Adam ressalta a importância da informação e da busca por tratamento. Alguns sinais que indicam a necessidade de procurar acompanhamento médico:

• Medos obsessivos sobre contaminação, que levam à lavagem compulsiva
• Medos obsessivos sobre incêndios, enchentes, assaltos, que levam a checagens compulsivas
• Ansiedade que induz a contagens, organizações ou alinhamento excessivo de objetos
• Medos infundados de involuntariamente ferir ou abusar de alguém
• Pensamentos horríveis que trazem agonia e que não saem da cabeça
 
Na maioria dos casos, não é possível curar o TOC. Mesmo sob medicação e depois da terapia cognitivo-comportamental, a maioria dos pacientes lida com o transtorno da mesma forma que um alcoólatra em recuperação. O portador está sempre há determinado número de dias sem sofrer um episódio obsessivo-compulsivo.
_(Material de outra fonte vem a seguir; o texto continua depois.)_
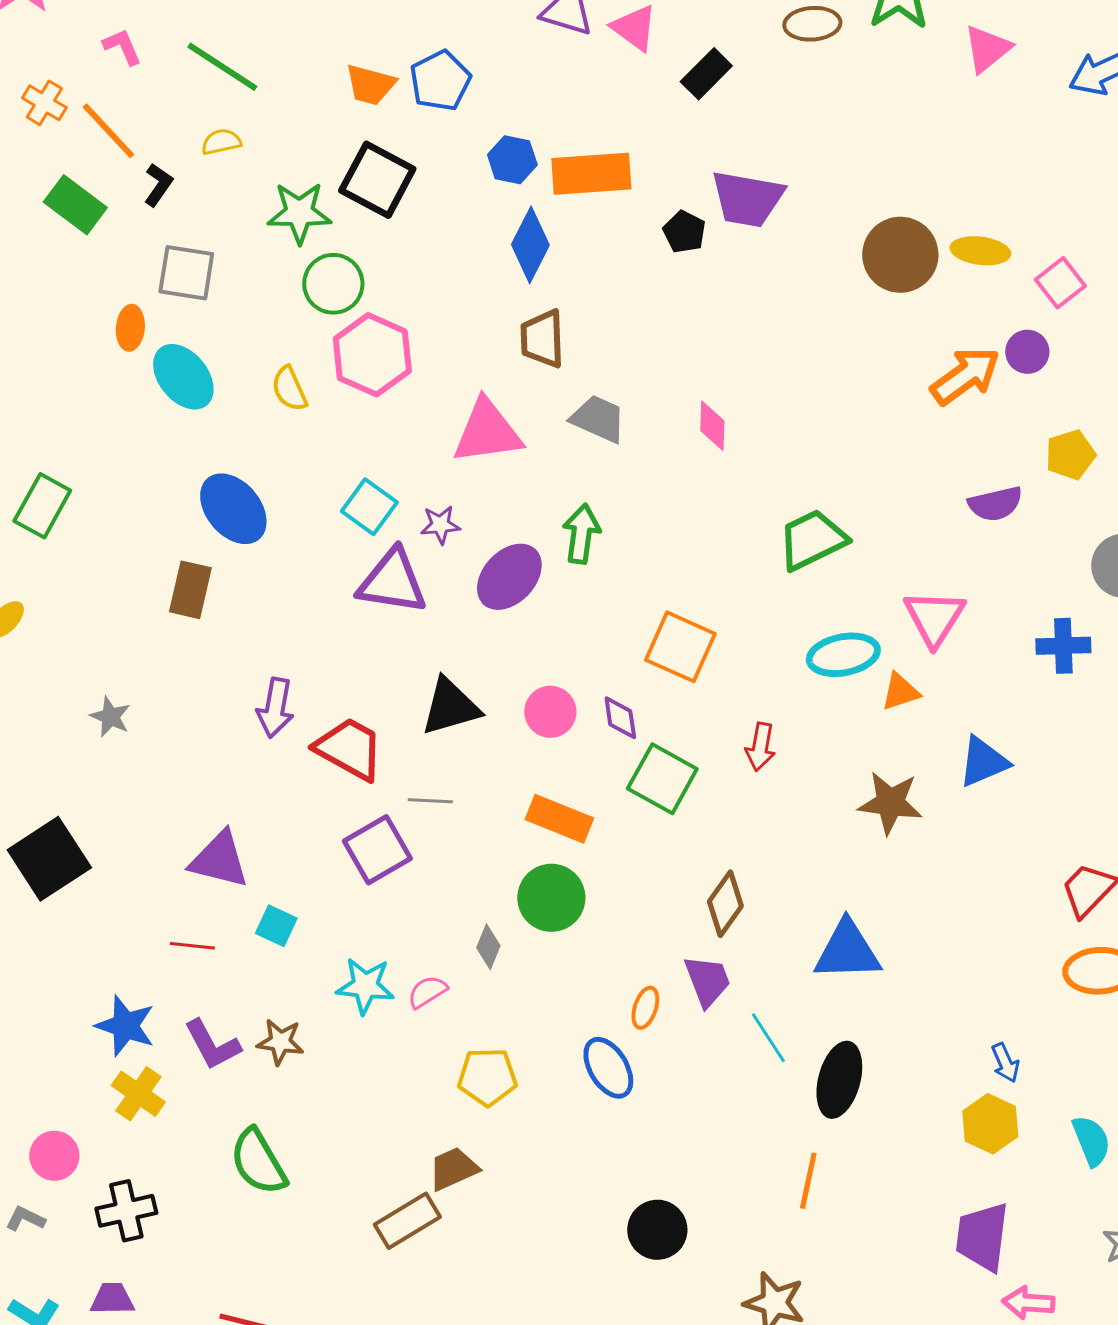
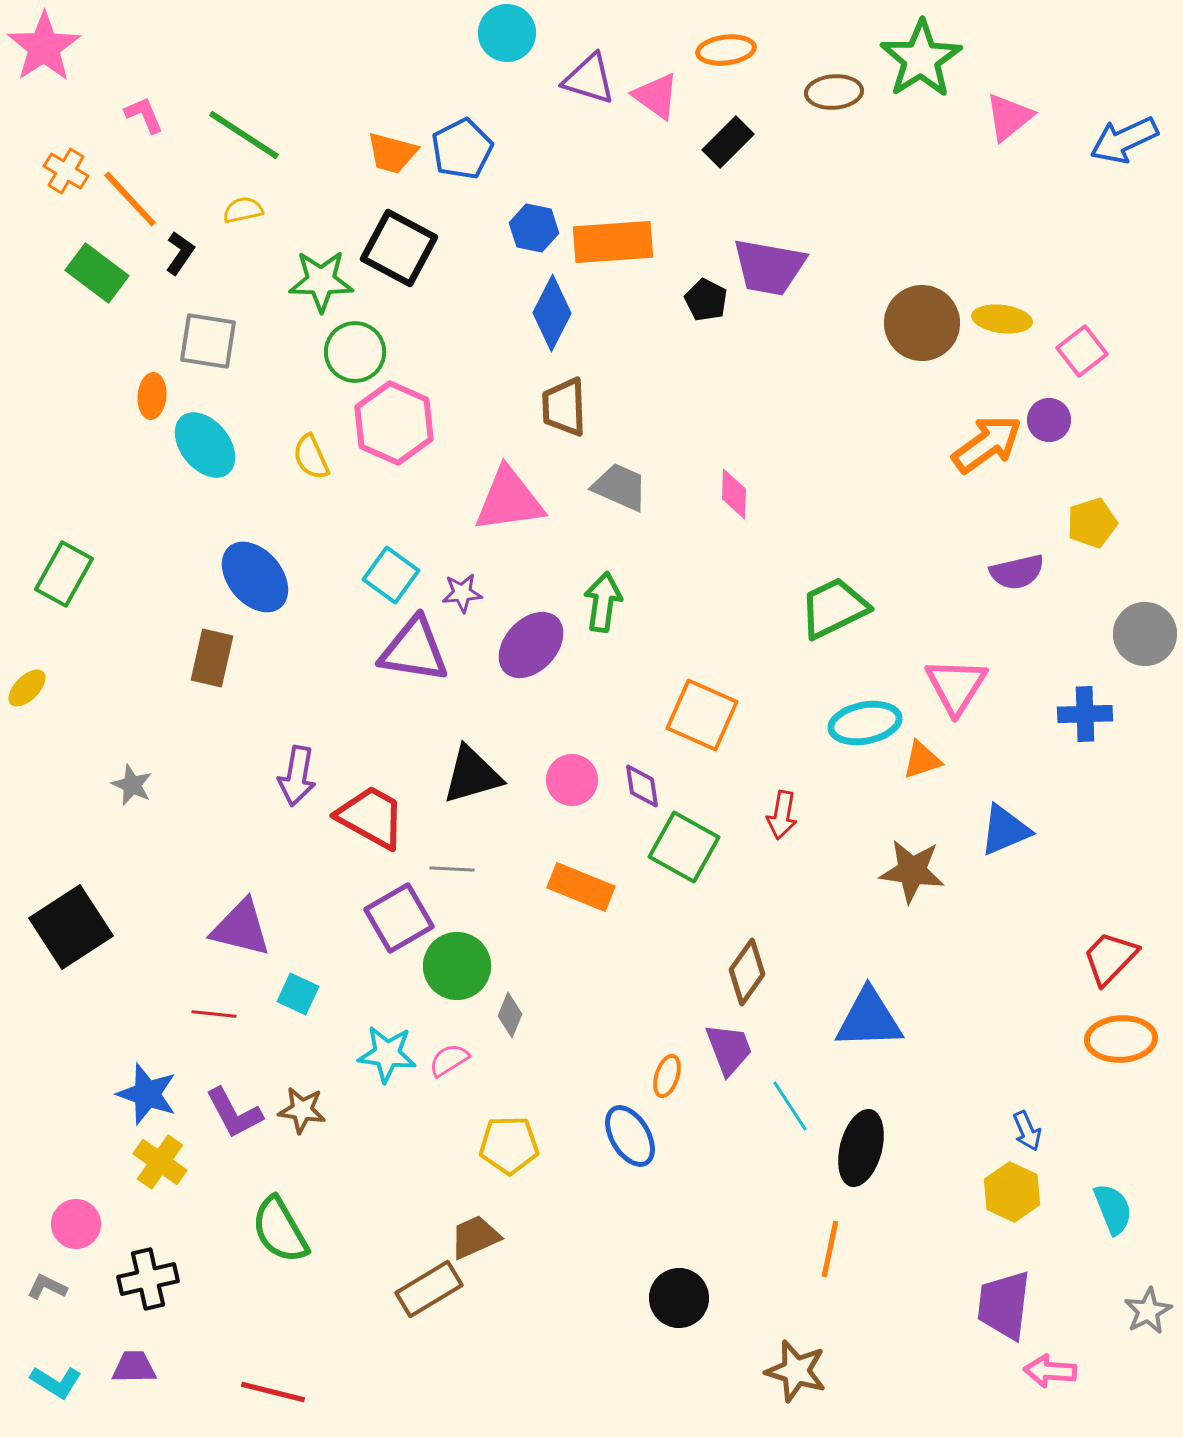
green circle: (551, 898) -> (457, 966), moved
A maioria das pessoas não alcança a cura, mas pode obter ajuda para administrar o problema e se sentir melhor. Foi o que aconteceu com Adam depois de romper o silêncio e deixar de sofrer sozinho.

“Conte para alguém. Quem quer derrotar um vampiro pode persegui-lo com uma estaca ou com água benta, usar crucifixos e dentes de alho ou ainda jogar sementes para que ele conte no chão, mas é muito mais eficaz abrir as cortinas e deixar a luz entrar”.